Lentil soup is served at Next Bistro.
Lentil soup is served at Next Bistro.
Bread is served at Next Bistro.
Veal cheeks are served at Next Bistro.
Next Bistro has a daily specials board.
An onion tart is served at Next Bistro.
Duck is served at Next Bistro.
Last night I had dinner with a friend who went to Next Bistro the day after I did. We were talking about what we liked, what we didn’t, and when our experiences sounded pretty different, I pulled the menu out of my bag (because I carry this stuff around with me).
“My menu looked nothing like this,” he said.
Bistro, which explores a more casual side French cuisine from around 1910 (slightly later than the original Next Paris 1906 menu), is a departure for the restaurant. There’s a six-course set menu covered by the ticket price, plus almost two dozen courses, including a $9 dish of roasted carrots and a $130 seafood tower, that you can either have in lieu of a set dish or add on, both for a price. And these dishes are constantly changing, which means that two nights in a row can vary wildly, while two tables next to each other can have completely different experiences the same night. This is both good and bad.
First, the good. If you just stick to the set menu, it’s the most affordable Next menu in quite some time. Add on a couple glasses of wine, and you’ll still have dinner for two for less than $300 (I spent $238.68 for two, without pairings). This is still more expensive than early menus, like Paris 1906, and more expensive than other French bistros in Chicago, like Paris Club, but if you want to experience Next for less than you’ve been able to recently, this is your best bet. It’s also good because you can sub out food you don’t like or want for something that you do. And it’s good for people, like me, who struggle with the amount of food at tasting menus. There’s more than enough food in the six-course menu, but with larger serving sizes than in typical tasting menus, you’re left with more of each dish and can take home leftovers.
The bad is that, at least on my visit, the set courses weren’t as exciting as the add-on dishes. There was a perfectly fine amuse bouche, an egg custard served in a hollowed out eggshell with chicken skin; then a nice lentil soup, accented with lardons, tiny turnips and pickled dates. That was followed by the weakest course, an overly salty skate wing with capers and brown butter and a Brussels sprout salad on the side. Then, at last, there was a perfect caramelized onion and Gruyere tart piled with a salad of greens and shiny anchovies. My dinner companion and I skipped the set main dish, a leg of lamb, and then the meal ended on a high note with baba au rhum, a decadent doughnut soaking in rum.

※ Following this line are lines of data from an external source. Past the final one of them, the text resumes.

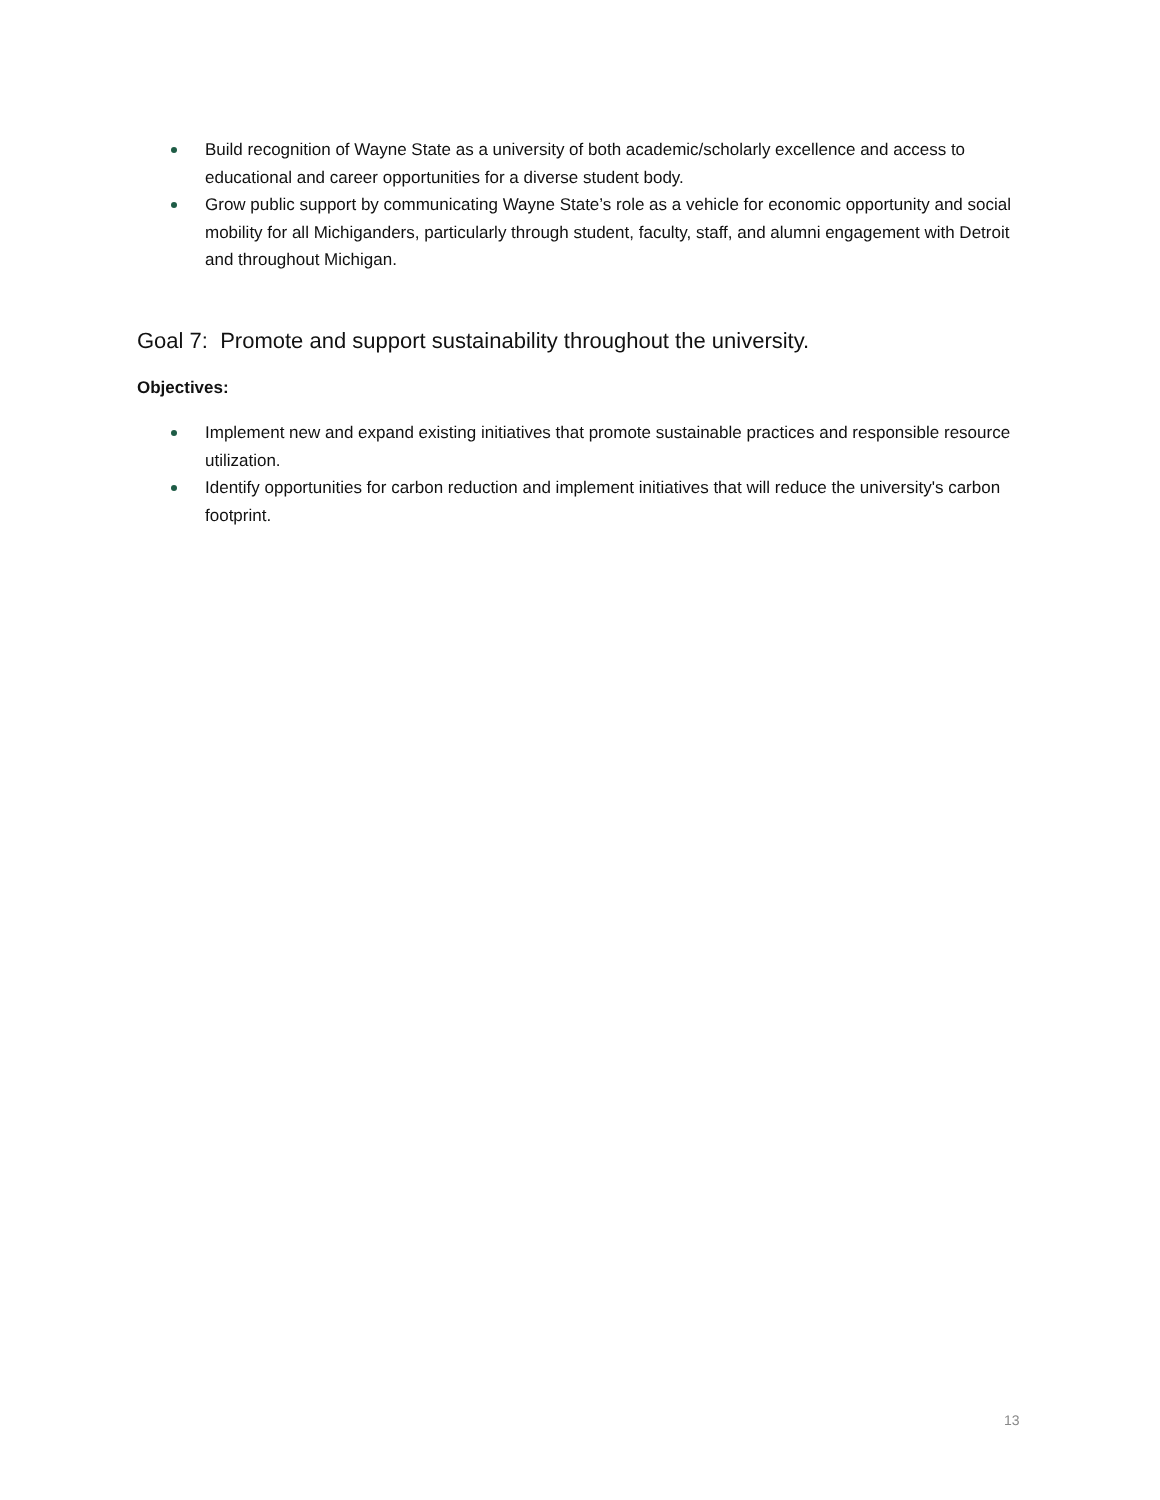Build recognition of Wayne State as a university of both academic/scholarly excellence and access to educational and career opportunities for a diverse student body.
Grow public support by communicating Wayne State’s role as a vehicle for economic opportunity and social mobility for all Michiganders, particularly through student, faculty, staff, and alumni engagement with Detroit and throughout Michigan.
Goal 7: Promote and support sustainability throughout the university.
Objectives:
Implement new and expand existing initiatives that promote sustainable practices and responsible resource utilization.
Identify opportunities for carbon reduction and implement initiatives that will reduce the university's carbon footprint.
13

That adds up to a fine meal, but once we swapped an onion tart for a gorgeously buttery monkey bread stuffed with escargot for $11 and spent $27 on a plate of fat-packed blood sausage, which had a deluge of perigord truffles shaved onto the dish tableside, things were improving. We didn’t feel like eating lamb that night so we opted for Dover sole, with a cider vinegar sauce, velvety pear and tender slices of razor clam for $27, and a pot of meltingly soft veal with sweetbreads and vegetables bathing in a cream sauce for $13.
And then we added the duck, a carryover from the 1906 menu. It’s the second most expensive surcharge—$126, more than the cost of a Bistro ticket for one person—but it was the best thing we had. Chef Dave Beran wheels a duck press and burner to the table, them dismantles the duck, sending the breast back to be finished in the kitchen, then crams the carcass into a press. The duck’s innards are pressed, which results in a blood/organ sauce (this sounds revolting, but stick with me), which Beran cooked at the table with wine. It’s stunning in terms of both theater and the result—rich and meaty, the sauce is good enough to eat on its own and even better drizzled over tender slices of duck breast and a confit leg.
The beverage pairings were anther highlight, and Bobby Murphy, director of non-alcoholic beverages and cocktails, provided new takes on classics, like a prune Armagnac Manhattan, a cocktail that deserves classic status itself, while non-alcoholic pairings included a blood orange–carrot–honeybush tea juice so bright and flavorful my dinner companion remarked that Next should open a juice bar on the side.
While Beran was making our duck, he commented that this Bistro menu, which focuses on cuisine after the 1910 Great Flood of Paris, was the original idea for the first menu. Ultimately, they went with 1906 and a menu of recipes from famous French chef Auguste Escoffier. There’s no doubt that the 1906 menu, as the first one, set the tone for Next Restaurant and what we expect of it. Which made me wonder—maybe the Next kitchen is recalibrating what we should expect from the restaurant going forward. If so, I like the direction it’s going in.